With the unfolding story of Jesus, we see again the water clear and peace found through his words, his love and sacrifice, and of course not forgetting our own response.
The Old Testament can seem to be a constant struggle of a people, a nation, hearing God’s wonderful promises via the prophets of old, but then shrugging their shoulders and expecting they can just carry on doing their own thing, or make demands of God and all will be well. That just resulted in God getting angry and life getting hard.
What we discover through the good news of the gospel is that God sees all this in us, and yet is more ready to give (and forgive) that we might imagine, and his promises are good to hold on to.

c) And as we continue reading, we find good news of salvation. That endless struggle between good and bad in our lives meets Jesus, his life, death, and resurrection, with a challenge not just to say sorry and stop living as we do, but literally to turn around, embrace the victory of Jesus on the Cross, put aside the old struggles and live lives in the truth of all Jesus has done for us, which is to offer us the power to live life victoriously and conquer sin.

John the Baptist had done the preparation work, and people had flocked to be baptised by him in the Jordan. It was too much for the authorities and John found himself arrested, but seeds were sown and from them Jesus would bring fruit.

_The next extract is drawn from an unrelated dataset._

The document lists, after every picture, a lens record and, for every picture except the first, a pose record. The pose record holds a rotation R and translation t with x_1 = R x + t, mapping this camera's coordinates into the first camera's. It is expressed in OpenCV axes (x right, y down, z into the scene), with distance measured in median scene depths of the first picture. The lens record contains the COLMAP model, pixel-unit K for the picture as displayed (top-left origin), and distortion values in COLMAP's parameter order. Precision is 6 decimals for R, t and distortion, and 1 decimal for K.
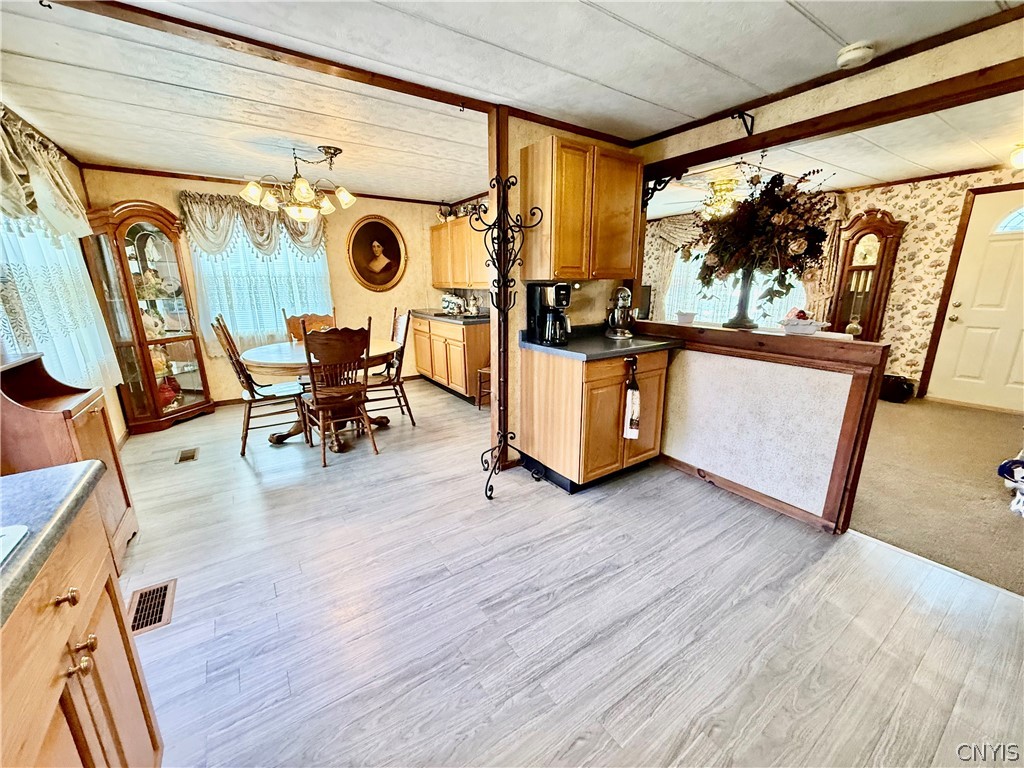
lens RADIAL K [[408.2, 0, 510.0], [0, 408.2, 386.3], [0, 0, 1]] dist [-0.000776, 0.000239]
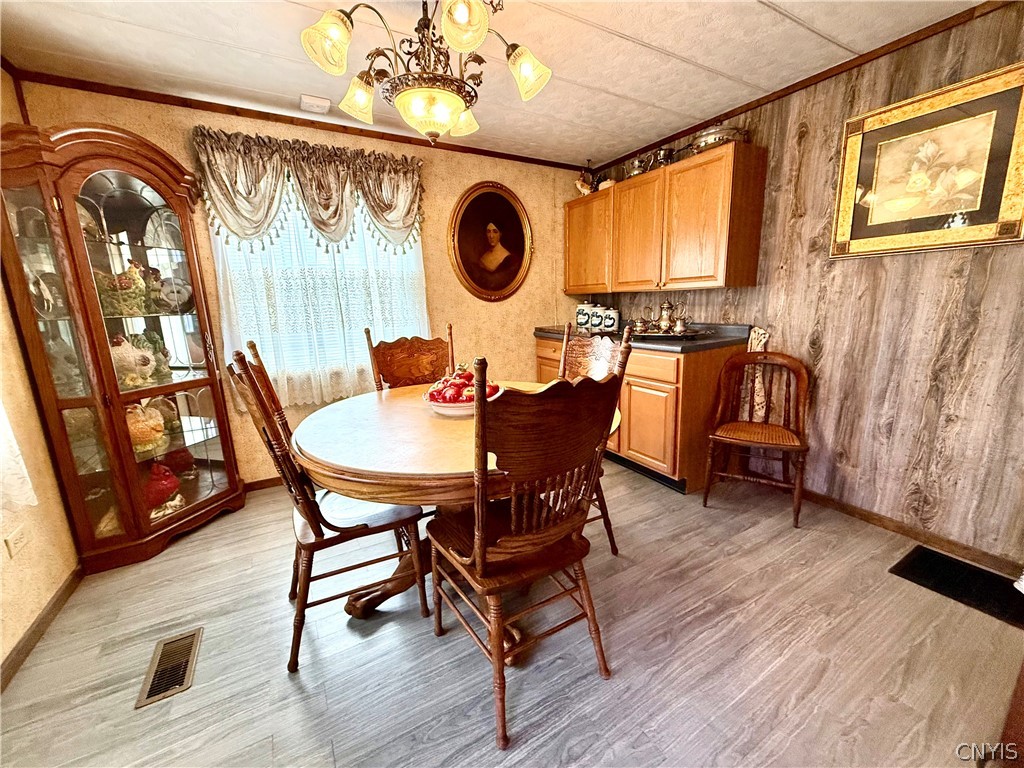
lens RADIAL K [[408.2, 0, 510.0], [0, 408.2, 386.3], [0, 0, 1]] dist [-0.000776, 0.000239]
pose [[0.997081, -0.007306, -0.076000, -0.428343], [0.003949, 0.999013, -0.044232, -0.117701], [0.076248, 0.043803, 0.996126, 0.629864]]
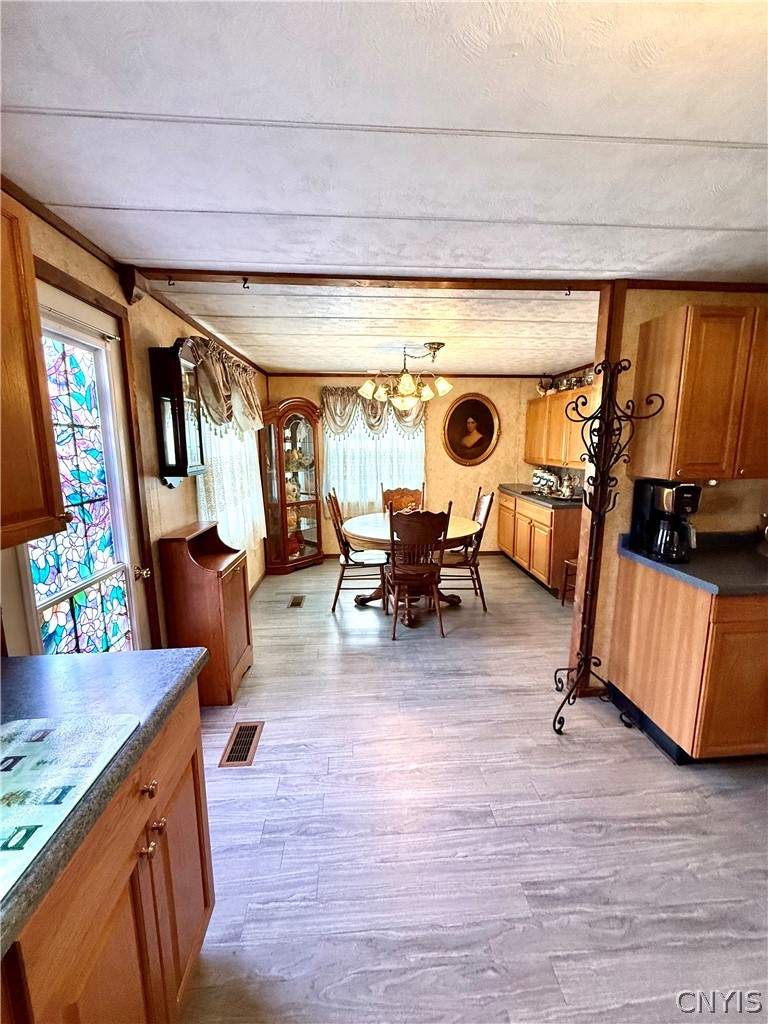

Word had spread about John and Jesus, and maybe some from the area where Andrew, Simon, James and John lived had heard Jesus teaching, and it had been the talk of the village in the past week - the seed of a calling had been sown in the hearts of these disciples-to-be. They might even have heard Jesus themselves and pondered his words in their hearts.

So, Jesus needs a team, a talented team, one with whom he can work. What would the local job centre recommend, I wonder? Good communicators, well educated, with marketing experience, excellent contacts, well-placed in society for maximum influence, particularly as the time frame is short if this planning is all to come to fruition.

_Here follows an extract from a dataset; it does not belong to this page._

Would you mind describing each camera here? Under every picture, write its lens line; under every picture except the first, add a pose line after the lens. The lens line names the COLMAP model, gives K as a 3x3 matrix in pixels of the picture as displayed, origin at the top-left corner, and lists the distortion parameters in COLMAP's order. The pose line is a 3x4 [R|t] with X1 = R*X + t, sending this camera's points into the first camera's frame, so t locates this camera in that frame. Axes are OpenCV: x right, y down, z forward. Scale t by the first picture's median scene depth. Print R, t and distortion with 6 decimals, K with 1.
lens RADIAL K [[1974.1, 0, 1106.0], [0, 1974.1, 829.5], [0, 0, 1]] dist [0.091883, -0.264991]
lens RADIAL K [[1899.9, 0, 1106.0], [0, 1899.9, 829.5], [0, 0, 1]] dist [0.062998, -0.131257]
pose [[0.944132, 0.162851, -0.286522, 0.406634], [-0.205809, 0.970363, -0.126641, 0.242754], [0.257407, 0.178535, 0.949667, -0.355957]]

But Jesus did not go down to the local Job Centre or employ a human resources manager. Perhaps he remembered the prophets of old like Amos who explained it this way, ‘I was neither a prophet nor the son of a prophet, but I was a shepherd, and I also took care of sycamore-fig trees. 15 But the Lord took me from tending the flock and said to me, “Go, prophesy to my people Israel.”. He didn’t do too bad a job. And what about Jonah? God called him to preach to the people of Nineveh, ‘But Jonah ran away from the Lord...’ And yet the people of Nineveh repented as asked, even if Jonah became annoyed with God. Job done!

Then there was Moses, who said in answer to God’s call, “Who am I that I should go to Pharaoh and bring the Israelites out of Egypt?”, and God replied, ‘I’ll be with you.’ Even that wasn’t enough, Moses took some persuading, “O Lord, I have never been eloquent ... I am slow of speech and tongue ... Please send someone else to do it.”

But he (eventually) did as asked and led the people out of Egypt.

Job done!

So, choosing fishermen rather than a good PR company was not setting a new precedent for God being able to get a job done. Just because we don’t think we’re up to doing something big for God, as with those OT prophets, is looking at the issue from the wrong angle. It is more about what God can do with the raw material called ‘Me!’ or ‘You!’

Jesus was saying to the world, ‘Give me twelve ordinary folk and if they’ll commit themselves to the task, I’ll change the world!’

And the call didn’t end with a few fishermen and one or two other ordinary folk back in Galilee. The call is continuous. Jesus calls us all to be sharers of the ‘Good News’, and he’s still not looking for PR specialists, just ordinary folk like you and I. And the promise, like that to Moses, is that he goes with us, by the Holy Spirit, blessing our words as we share our faith, sowing seed that he can help germinate and grow.

It is a commitment to service, possibly where you are now, maybe somewhere else, who knows. But there is no need to run away, like Jonah, or argue with God like Moses. Simply follow the example of those fishermen who committed their lives to follow Jesus. Think about the fact that we are here, meeting together at this moment, because of what they did in response to Jesus’ call!